JNT Visual - Fotolia
Evaluate AWS Glue vs. Data Pipeline for cloud-native ETL
There's more than one ETL option for AWS-hosted apps. Choose between Glue's managed service, Data Pipeline's range of supported data sources and Batch's asynchronous operations.
At some point, most applications need to move, transform or analyze data across different components or execute long-running, asynchronous jobs that perform various tasks in the systems. Cloud-native applications have services available to them for that.
Cloud-native applications can rely on extract, transform and load (ETL) services from the cloud vendor that hosts their workloads. AWS Glue, Amazon Data Pipeline and AWS Batch all deploy and manage long-running asynchronous tasks. To make a choice between these AWS ETL offerings, consider capabilities, ease of use, flexibility and cost for a particular application scenario. Use the included chart for a quick head-to-head faceoff of AWS Glue vs. Data Pipeline vs. Batch in specific areas.
AWS Glue provides a managed option
AWS Glue is a fully managed ETL service. Developers define and manage data transformation tasks in a serverless way with Glue. Its data transformation steps, known as jobs, can run on either Apache Spark or Python shell. Glue offers predefined scripts for common data transformation tasks, which simplifies the overall process to build and run a job. Developers can also bring their own scripts if they need flexibility outside of the prebuilt options. Glue's suite of machine learning algorithms can also find matches and label data.
AWS Glue keeps a Data Catalog for data stored in supported sources. Developers can maintain this catalog manually or configure crawlers to automatically detect the structure of data stored in Amazon S3, DynamoDB, Redshift, Relational Database Service (RDS) or any on-premises or public data stores that supports Java Database Connectivity (JDBC) API. When a job executes in AWS Glue, it reads data from a source defined in the Data Catalog, applies transformations to this data, and then stores the result in either S3 or a JDBC-supported database.
AWS Glue's management capabilities extend into basic workflow orchestration, where users define triggers and tasks. For more complex data transformation workflows, Glue users can rely on its built-in integration with AWS Step Functions, which coordinates serverless workflows across multiple AWS technologies.
AWS Data Pipeline on EC2 instances
AWS users should compare AWS Glue vs. Data Pipeline as they sort out how to best meet their ETL needs. AWS Data Pipeline is another way to move and transform data across various components within the cloud platform. Like Glue, Data Pipeline natively integrates with S3, DynamoDB, RDS and Redshift. Developers can configure Data Pipeline jobs to access data stored in Amazon Elastic File System or on premises as well.
Data Pipeline offers prebuilt templates to do common tasks. Use these templates to simplify ETL operations, such as copying data from RDS into S3, or from DynamoDB to Redshift. Data Pipeline also supports the execution of shell commands for custom operations.

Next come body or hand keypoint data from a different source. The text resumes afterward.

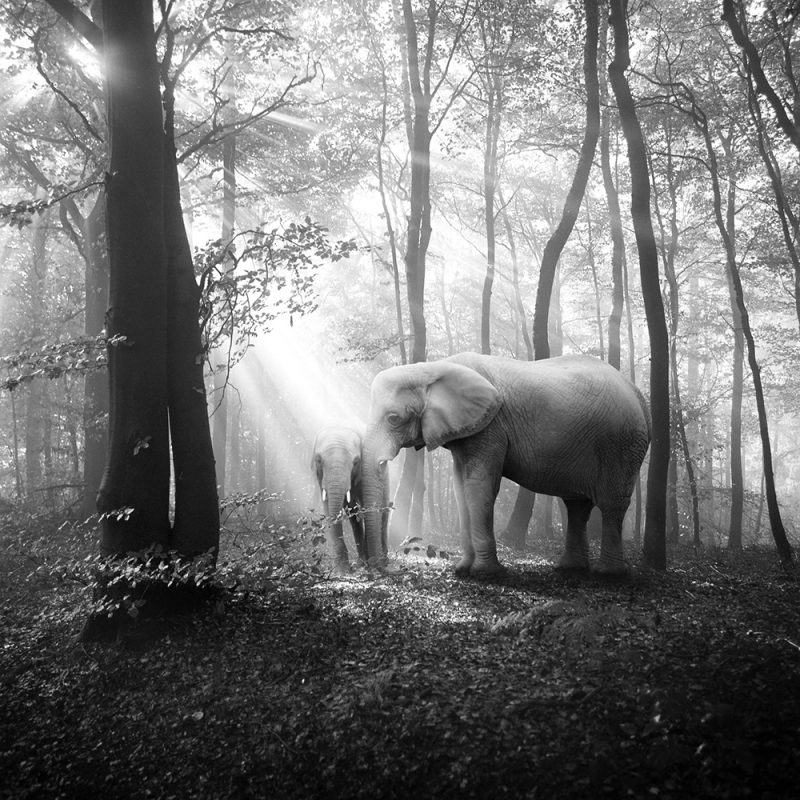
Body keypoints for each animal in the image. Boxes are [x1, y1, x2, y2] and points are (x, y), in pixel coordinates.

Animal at [362, 354, 648, 580]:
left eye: (393, 418)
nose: (387, 567)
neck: (432, 368)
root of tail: (637, 394)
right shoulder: (467, 431)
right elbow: (460, 487)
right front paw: (462, 570)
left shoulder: (491, 427)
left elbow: (479, 486)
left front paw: (486, 574)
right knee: (577, 506)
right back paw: (570, 568)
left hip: (621, 444)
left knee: (611, 504)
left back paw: (607, 574)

Developers can define more complex workflows within Data Pipeline versus in Glue; however, Glue's integration with Step Functions gives developers a high degree of flexibility in terms of how they orchestrate complex workflows and set up triggers and conditions that involve other native services and custom logic.
A key difference between AWS Glue vs. Data Pipeline is that developers must rely on EC2 instances to execute tasks in a Data Pipeline job, which is not a requirement with Glue. AWS Data Pipeline manages the lifecycle of these EC2 instances, launching and terminating them when a job operation is complete. Jobs can launch on a schedule, manually or automatically using the AWS API. Data Pipeline also integrates with the Amazon Elastic MapReduce (EMR) big data platform, and it can launch clusters to process data as part of a pipeline step. Additionally, users can configure on-premises hardware to run Java-based Data Pipeline tasks.
The integration between Data Pipeline and EMR also gives developers the option to use a range of big data platforms supported in EMR, such as Spark, Hadoop, HBase, Hive and Presto.
AWS Batch beyond ETL
AWS Batch, like Data Pipeline and Glue, manages the execution and compute resources of asynchronous tasks, and developers can use Batch to transform data. But AWS Batch is not limited to transforming and moving data across application components. It also suits scenarios that require heavy computational tasks or the execution of asynchronous operations in general.
AWS Batch is optimized for application workflows that must run a large number of batch jobs in parallel. The service also supports job scheduling and preconditions where a particular job execution is dependent on other jobs' completion. Like AWS Glue, Batch easily integrates with Step Functions for flexible job orchestration flows.
AWS Batch jobs are defined as Docker containers, which differentiates the service from Glue and Data Pipeline. Containers offer flexible options for runtimes and programming languages. Developers can define all application code inside a Docker container, or define commands to execute when the job starts.
AWS Batch manages the EC2 compute infrastructure required to run jobs; it uses Amazon Elastic Container Service (ECS) to deploy Docker containers.